# [Your assignment]
Each line from the beginning of the data below through the line containing "of human testis" should be repeated exactly, please.

# [Data for the task]
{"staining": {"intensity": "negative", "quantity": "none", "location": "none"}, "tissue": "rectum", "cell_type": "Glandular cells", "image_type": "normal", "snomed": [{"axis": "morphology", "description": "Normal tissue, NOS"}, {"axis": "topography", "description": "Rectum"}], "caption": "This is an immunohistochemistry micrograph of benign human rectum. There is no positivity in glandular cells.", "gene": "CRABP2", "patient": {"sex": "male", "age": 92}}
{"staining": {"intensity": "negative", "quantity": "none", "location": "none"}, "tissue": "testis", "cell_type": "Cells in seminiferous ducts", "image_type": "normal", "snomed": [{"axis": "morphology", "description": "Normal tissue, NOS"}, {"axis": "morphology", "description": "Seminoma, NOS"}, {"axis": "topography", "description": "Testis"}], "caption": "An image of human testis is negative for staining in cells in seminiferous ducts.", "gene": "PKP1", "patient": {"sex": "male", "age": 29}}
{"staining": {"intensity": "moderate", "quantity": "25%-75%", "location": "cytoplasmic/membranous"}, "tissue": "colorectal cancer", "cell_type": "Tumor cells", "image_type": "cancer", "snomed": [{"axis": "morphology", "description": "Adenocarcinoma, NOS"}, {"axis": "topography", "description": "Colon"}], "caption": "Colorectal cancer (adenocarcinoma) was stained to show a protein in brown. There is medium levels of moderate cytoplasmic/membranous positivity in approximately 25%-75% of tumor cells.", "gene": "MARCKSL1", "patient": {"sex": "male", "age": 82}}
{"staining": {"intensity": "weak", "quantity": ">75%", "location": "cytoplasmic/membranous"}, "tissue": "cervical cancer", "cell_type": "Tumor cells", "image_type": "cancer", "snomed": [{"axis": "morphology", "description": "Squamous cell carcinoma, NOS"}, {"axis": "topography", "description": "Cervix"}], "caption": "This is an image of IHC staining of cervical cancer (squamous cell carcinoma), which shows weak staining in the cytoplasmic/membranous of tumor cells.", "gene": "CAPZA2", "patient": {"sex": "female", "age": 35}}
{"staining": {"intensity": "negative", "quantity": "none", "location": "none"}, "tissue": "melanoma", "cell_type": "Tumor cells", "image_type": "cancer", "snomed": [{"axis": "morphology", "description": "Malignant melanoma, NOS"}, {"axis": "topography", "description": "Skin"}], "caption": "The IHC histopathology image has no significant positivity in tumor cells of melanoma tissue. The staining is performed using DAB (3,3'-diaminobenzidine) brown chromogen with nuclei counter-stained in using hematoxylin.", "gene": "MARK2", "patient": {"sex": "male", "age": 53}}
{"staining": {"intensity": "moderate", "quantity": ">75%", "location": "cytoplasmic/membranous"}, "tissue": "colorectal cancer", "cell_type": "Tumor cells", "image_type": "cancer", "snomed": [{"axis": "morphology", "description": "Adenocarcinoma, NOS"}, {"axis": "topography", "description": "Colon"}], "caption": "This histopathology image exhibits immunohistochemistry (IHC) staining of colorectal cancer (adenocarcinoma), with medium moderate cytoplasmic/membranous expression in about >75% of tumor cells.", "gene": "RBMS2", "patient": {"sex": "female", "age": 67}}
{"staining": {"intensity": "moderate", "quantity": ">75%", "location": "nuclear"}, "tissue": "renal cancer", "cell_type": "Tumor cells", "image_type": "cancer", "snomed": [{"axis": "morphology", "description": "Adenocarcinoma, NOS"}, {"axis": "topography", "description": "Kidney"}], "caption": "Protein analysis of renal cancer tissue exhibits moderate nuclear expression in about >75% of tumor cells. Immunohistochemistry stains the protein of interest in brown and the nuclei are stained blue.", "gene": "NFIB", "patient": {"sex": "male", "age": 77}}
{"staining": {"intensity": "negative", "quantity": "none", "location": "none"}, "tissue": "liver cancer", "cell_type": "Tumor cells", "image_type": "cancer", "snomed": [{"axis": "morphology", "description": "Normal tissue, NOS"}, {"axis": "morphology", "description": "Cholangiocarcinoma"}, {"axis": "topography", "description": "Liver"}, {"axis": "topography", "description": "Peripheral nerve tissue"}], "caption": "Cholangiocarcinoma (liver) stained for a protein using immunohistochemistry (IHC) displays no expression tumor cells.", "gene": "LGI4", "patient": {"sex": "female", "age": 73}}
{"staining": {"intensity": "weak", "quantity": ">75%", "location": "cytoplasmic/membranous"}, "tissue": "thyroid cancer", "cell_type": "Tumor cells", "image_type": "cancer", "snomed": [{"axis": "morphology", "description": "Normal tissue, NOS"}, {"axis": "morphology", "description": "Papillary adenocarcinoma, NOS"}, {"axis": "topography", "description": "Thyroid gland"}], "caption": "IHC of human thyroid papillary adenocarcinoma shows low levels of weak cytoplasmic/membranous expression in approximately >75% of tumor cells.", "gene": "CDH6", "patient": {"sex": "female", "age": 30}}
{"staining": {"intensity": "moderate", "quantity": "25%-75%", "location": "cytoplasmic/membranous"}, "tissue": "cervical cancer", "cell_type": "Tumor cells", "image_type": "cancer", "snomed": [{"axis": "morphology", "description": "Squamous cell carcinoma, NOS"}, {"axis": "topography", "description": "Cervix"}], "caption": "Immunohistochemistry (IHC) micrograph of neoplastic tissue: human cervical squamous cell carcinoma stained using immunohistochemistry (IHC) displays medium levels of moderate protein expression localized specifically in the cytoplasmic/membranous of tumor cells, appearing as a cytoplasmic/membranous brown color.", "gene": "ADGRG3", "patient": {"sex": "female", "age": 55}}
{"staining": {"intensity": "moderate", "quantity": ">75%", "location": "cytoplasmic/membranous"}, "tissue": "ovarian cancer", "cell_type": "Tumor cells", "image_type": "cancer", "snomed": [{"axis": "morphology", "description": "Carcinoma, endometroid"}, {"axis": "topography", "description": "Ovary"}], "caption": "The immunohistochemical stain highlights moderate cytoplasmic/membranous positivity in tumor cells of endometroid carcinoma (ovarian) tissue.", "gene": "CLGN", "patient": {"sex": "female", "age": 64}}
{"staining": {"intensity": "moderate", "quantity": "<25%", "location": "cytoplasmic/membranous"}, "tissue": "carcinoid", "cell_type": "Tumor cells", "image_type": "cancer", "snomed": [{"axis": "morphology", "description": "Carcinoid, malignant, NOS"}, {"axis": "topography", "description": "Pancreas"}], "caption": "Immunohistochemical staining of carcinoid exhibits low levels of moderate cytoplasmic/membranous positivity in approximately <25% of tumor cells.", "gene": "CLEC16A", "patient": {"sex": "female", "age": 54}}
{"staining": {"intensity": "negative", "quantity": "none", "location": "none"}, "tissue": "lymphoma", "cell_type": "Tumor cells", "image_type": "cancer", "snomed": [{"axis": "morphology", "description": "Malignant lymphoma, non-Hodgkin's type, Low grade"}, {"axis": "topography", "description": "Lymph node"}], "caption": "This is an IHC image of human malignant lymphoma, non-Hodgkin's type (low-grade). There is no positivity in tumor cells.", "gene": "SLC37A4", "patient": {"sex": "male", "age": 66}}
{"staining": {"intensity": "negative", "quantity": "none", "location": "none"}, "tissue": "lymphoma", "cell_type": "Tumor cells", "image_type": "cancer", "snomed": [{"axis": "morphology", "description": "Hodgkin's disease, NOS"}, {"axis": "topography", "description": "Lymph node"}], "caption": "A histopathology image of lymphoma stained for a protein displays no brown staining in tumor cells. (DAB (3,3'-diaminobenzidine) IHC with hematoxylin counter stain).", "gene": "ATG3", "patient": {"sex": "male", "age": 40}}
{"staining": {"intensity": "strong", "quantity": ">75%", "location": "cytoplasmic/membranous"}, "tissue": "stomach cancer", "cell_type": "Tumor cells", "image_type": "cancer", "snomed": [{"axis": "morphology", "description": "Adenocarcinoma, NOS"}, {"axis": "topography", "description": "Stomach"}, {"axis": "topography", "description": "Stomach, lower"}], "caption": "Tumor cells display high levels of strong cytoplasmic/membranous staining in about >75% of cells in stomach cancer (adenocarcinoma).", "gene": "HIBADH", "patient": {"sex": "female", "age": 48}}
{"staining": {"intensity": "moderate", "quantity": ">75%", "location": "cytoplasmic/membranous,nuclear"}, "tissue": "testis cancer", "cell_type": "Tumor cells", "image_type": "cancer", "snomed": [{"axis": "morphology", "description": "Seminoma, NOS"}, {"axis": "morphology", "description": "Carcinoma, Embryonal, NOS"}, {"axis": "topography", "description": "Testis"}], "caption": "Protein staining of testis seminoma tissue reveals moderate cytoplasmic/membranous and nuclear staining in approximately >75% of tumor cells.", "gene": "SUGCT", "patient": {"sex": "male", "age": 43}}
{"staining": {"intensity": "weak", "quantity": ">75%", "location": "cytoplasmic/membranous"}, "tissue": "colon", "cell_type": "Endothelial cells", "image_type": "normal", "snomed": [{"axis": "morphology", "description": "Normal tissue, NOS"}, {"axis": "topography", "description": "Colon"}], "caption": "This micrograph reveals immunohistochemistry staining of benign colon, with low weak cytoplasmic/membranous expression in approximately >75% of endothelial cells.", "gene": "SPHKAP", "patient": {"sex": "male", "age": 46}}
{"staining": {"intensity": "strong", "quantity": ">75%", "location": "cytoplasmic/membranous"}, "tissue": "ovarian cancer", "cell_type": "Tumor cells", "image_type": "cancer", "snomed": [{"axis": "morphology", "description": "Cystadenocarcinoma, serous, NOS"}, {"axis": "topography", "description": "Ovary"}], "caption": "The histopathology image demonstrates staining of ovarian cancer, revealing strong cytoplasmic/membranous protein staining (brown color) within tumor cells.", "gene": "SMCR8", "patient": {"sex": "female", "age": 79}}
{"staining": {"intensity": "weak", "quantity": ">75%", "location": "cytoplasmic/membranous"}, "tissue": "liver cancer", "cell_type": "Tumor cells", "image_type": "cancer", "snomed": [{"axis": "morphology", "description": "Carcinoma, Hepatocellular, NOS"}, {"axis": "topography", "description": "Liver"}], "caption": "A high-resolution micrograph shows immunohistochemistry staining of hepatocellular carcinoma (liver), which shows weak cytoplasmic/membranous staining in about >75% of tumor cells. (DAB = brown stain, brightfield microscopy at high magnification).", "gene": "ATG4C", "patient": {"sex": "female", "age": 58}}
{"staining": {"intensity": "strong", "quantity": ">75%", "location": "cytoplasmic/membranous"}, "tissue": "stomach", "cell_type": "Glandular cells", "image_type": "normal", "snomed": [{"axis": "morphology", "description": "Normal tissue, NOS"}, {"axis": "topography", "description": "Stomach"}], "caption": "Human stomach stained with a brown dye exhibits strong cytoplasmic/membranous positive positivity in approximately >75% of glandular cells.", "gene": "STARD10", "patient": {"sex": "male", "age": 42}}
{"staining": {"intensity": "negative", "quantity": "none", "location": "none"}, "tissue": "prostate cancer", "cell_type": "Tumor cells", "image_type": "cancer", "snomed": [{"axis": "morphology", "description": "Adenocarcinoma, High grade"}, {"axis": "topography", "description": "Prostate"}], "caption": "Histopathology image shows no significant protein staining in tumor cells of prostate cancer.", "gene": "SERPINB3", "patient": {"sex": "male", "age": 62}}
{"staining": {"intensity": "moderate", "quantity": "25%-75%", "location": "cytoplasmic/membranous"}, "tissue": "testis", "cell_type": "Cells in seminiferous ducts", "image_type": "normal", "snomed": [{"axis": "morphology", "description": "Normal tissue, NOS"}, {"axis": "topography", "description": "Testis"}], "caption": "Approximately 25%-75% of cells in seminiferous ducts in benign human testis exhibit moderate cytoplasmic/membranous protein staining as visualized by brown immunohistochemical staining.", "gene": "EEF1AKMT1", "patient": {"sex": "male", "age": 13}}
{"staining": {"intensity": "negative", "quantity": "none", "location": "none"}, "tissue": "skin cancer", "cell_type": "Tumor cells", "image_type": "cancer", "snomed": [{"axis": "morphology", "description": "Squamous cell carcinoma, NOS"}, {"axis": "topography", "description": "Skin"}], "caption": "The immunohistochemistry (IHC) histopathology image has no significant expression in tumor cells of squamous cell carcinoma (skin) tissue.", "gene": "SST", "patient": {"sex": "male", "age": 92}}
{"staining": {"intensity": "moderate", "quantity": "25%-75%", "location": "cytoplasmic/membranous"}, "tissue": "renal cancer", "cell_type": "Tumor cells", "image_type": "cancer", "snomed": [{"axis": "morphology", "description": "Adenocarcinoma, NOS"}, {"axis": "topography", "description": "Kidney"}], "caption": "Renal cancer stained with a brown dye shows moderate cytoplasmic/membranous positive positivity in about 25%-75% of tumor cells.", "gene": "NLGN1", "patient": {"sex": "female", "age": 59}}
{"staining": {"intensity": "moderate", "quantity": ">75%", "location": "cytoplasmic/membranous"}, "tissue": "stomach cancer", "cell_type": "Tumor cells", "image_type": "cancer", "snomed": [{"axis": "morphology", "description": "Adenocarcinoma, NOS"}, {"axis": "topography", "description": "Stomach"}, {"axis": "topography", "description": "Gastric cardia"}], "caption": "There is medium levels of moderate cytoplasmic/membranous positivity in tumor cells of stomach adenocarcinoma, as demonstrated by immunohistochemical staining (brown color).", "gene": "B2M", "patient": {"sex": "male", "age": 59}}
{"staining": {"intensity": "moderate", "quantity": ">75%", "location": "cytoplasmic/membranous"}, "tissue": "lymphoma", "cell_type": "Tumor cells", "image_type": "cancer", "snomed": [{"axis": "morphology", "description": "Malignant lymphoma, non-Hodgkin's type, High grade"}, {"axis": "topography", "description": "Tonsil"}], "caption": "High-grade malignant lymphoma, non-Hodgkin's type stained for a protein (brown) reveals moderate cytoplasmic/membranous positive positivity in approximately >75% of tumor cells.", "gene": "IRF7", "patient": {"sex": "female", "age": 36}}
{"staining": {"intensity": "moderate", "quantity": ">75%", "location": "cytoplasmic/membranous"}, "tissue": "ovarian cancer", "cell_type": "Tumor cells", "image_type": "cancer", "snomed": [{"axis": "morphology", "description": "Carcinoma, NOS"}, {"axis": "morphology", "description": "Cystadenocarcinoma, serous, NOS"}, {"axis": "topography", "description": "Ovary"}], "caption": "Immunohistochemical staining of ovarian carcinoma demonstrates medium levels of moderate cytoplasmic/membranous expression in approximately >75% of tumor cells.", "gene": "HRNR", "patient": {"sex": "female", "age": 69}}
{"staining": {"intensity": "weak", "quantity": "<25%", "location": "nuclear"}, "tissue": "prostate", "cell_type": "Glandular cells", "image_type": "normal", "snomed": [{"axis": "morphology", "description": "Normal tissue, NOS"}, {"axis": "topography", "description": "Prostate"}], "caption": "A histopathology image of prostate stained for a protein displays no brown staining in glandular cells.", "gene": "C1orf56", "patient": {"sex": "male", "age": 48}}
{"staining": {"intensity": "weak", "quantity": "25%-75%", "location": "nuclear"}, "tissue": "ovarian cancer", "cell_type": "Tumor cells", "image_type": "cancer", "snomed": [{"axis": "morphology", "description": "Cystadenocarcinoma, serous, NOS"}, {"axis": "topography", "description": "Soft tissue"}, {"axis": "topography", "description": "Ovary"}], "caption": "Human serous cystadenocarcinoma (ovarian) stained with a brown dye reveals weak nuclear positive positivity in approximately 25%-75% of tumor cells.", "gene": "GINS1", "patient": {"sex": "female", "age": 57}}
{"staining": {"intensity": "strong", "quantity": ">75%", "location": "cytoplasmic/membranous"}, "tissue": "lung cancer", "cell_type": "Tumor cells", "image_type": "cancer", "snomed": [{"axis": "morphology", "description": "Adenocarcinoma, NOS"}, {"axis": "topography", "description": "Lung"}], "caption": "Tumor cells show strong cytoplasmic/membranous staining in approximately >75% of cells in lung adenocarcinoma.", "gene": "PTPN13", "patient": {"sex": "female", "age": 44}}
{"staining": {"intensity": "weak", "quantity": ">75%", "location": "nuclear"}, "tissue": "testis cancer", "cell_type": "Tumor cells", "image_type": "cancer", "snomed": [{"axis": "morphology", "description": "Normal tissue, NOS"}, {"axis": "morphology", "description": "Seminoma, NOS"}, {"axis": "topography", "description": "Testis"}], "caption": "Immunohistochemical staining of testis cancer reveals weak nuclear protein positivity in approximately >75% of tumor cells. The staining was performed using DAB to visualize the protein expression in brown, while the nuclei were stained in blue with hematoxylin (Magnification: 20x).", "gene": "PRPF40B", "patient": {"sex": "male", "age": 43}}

# [Reply to the task]
{"staining": {"intensity": "negative", "quantity": "none", "location": "none"}, "tissue": "rectum", "cell_type": "Glandular cells", "image_type": "normal", "snomed": [{"axis": "morphology", "description": "Normal tissue, NOS"}, {"axis": "topography", "description": "Rectum"}], "caption": "This is an immunohistochemistry micrograph of benign human rectum. There is no positivity in glandular cells.", "gene": "CRABP2", "patient": {"sex": "male", "age": 92}}
{"staining": {"intensity": "negative", "quantity": "none", "location": "none"}, "tissue": "testis", "cell_type": "Cells in seminiferous ducts", "image_type": "normal", "snomed": [{"axis": "morphology", "description": "Normal tissue, NOS"}, {"axis": "morphology", "description": "Seminoma, NOS"}, {"axis": "topography", "description": "Testis"}], "caption": "An image of human testis is negative for staining in cells in seminiferous ducts.", "gene": "PKP1", "patient": {"sex": "male", "age": 29}}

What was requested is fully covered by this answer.